The mixed layer pump is another process that redistributes dissolved OC, neutrally buoyant or slow-sinking organic matter down the water column (Dall’Olmo et al., 2016). This process occurs during transient stratifications at the start of the productive season when suspended POC first accumulates in surface, and then redistributed throughout the water column by deep mixing. Globally, the mixed layer pump is responsible for a flux of 0.5 Gt C yr–1. This process supplies POC mainly to locations with deep winter mixing such as the North Atlantic Ocean or the Southern Ocean (Dall’Olmo et al., 2016).
The water mass subduction induced by eddies also pumps POC into the mesopelagic zone. Omand et al. (2015) quantified the amount of suspended POC sinking following eddy driven subduction in the North Atlantic. In essence, suspended POC produced in surface sink along tilted isopycnals. Globally, eddy-driven subduction of POC is responsible for an export flux of ∼1 Gt C yr–1 (Omand et al., 2015). Altogether, these processes may export up to 2 Gt of POC yr–1, nearly a third of the gravitational flux (Boyd et al., 2019).

--- TASK DESCRIPTION ---
List each distinct source that the passage on ocean carbon export cites, with its authors and year.

--- RECORDS SHOWN ---
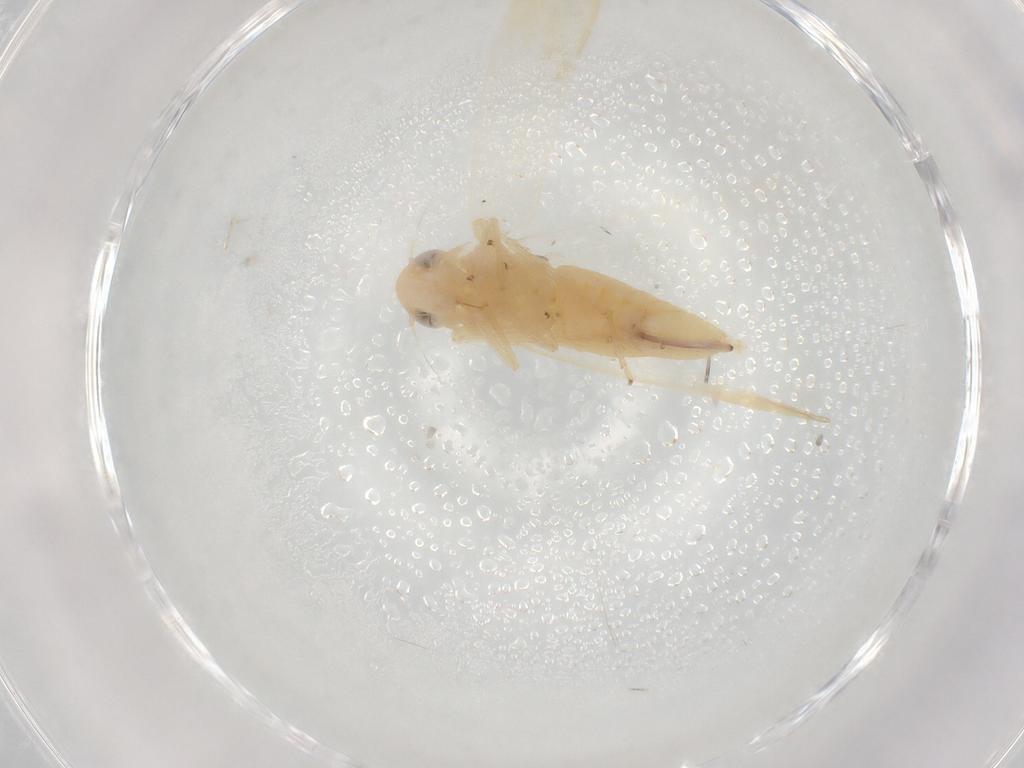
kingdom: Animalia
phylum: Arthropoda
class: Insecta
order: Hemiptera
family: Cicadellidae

==

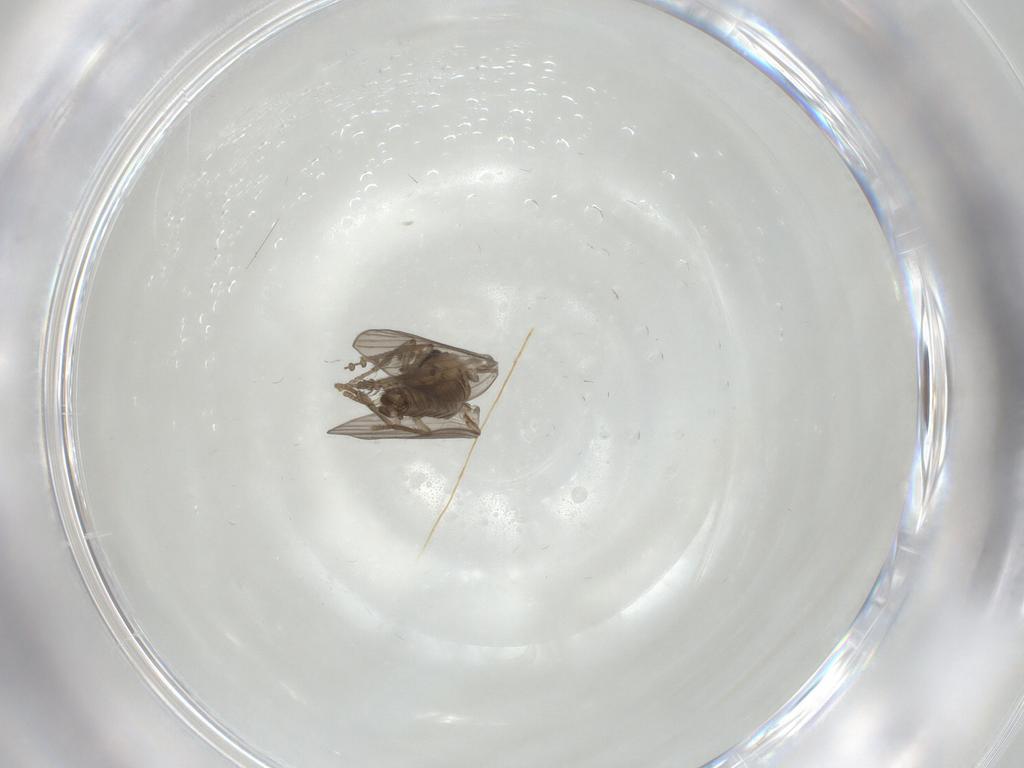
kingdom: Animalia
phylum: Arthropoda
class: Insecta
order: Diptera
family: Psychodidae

...

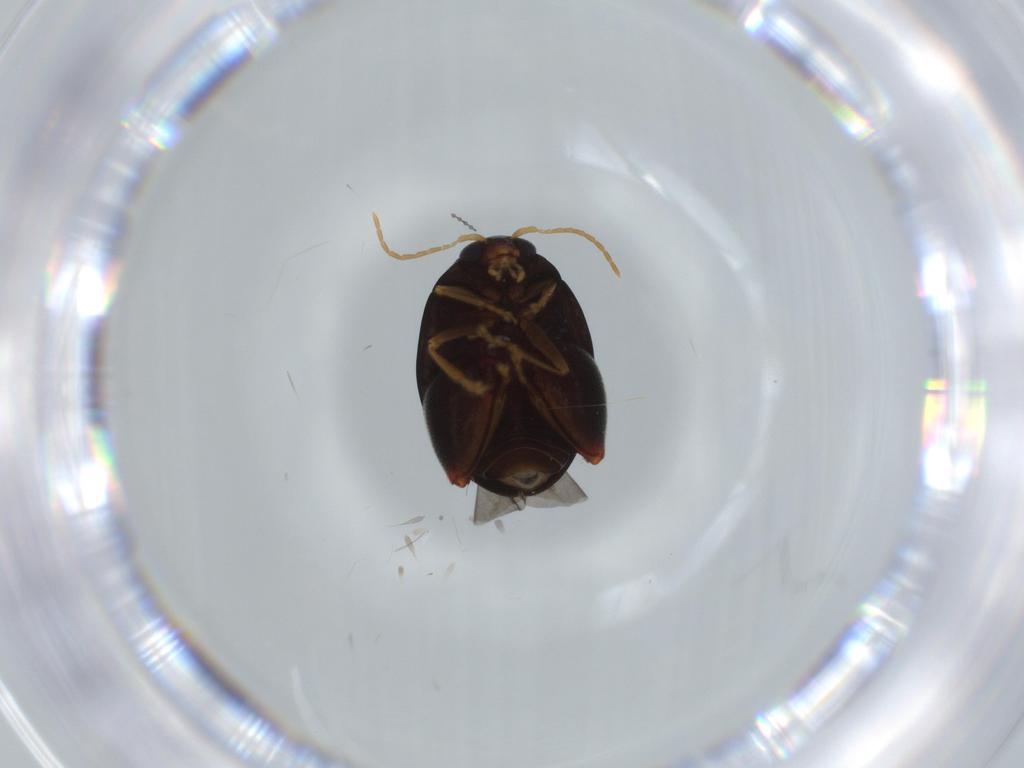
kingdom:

--- ANSWER IN FULL ---
Dall’Olmo et al., 2016
Omand et al., 2015
Boyd et al., 2019